The FSSF immediately continued its attack, assaulting Monte La Remetanea from 6 December to 9 December. It captured Hill 720, starting from Monte Sammucro on 25 December, and after difficulties assaulted Monte Majo and Monte Vischiataro almost simultaneously on 8 January 1944. During the mountain campaign the FSSF suffered 77% casualties.

Anzio, 1944
Personnel being briefed before setting out on a patrol at the Anzio beachhead, the Special Force brigade was withdrawn from the mountains in January and on February 1 was landed at the beachhead created by Operation Shingle at Anzio, south of Rome, replacing the 1st and 3rd Ranger Battalions, which had suffered heavy losses at the Battle of Cisterna. Their task was to hold and raid from the right-hand flank of the beachhead marked by the Mussolini Canal/Pontine Marshes. Shortly after the FSSF took over the Mussolini Canal sector, German units pulled back up to a half-mile to avoid their aggressive patrols.

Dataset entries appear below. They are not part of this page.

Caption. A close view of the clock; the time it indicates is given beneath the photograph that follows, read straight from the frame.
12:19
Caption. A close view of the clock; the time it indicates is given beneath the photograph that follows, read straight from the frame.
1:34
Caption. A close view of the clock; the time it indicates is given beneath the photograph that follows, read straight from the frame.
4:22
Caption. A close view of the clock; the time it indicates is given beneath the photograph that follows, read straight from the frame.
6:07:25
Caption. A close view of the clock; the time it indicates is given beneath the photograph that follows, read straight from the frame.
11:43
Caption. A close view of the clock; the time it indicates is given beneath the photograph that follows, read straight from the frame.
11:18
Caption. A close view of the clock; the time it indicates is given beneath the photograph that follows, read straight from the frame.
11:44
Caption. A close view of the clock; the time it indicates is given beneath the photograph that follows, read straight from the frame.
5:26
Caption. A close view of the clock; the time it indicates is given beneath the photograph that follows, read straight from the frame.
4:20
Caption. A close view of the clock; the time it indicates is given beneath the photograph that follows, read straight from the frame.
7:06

It was at Anzio that the Germans dubbed the First Special Service Force the "Devil's Brigade." The diary of a dead German soldier contained a passage that said, "The black devils (Die schwarzen Teufel) are all around us every time we come into the line." The soldier was referring to them as "black" because the brigade's members smeared their faces with black boot polish for their covert operations in the dark of the night. During Anzio, the  FSSF fought for 99 days without relief. It was also at Anzio that the FSSF used their trademark stickers; during night patrols soldiers would carry stickers depicting the unit patch and a slogan written in German: "Das dicke Ende kommt noch," said to translate to "The Worst is yet to Come", placing these stickers on German corpses and fortifications. Canadian and American members of the Special Force who lost their lives are buried near the beach in the Commonwealth Anzio War Cemetery and the American Cemetery in Nettuno, just east of Anzio.

When the 5th Army breakout offensive began on 25 May 1944, the FSSF was sent against Monte Arrestino, and attacked Rocca Massima on 27 May. The FSSF was given the assignment of capturing seven bridges in the city to prevent their demolition by the withdrawing Wehrmacht. During the night of 4 June, members of the FSSF entered Rome. They are among the Allied units to be the first to enter Rome. After they secured the bridges, they quickly moved north in pursuit of the retreating Germans.

France, 1944
On 14 August 1944, the FSSF landed at Îles d'Hyères during Operation Dragoon, the invasion of southern France. On 22 August it was attached to the 1st Airborne Task Force, a provisional Seventh Army airborne division, and later made part of the Task Force. On 7 September it moved with the 1st Airborne Task Force to defensive positions on the Franco-Italian border. During the war the 1,800-man unit accounted for some 12,000 German casualties, captured some 7,000 prisoners, and sustained an attrition rate of over 600%.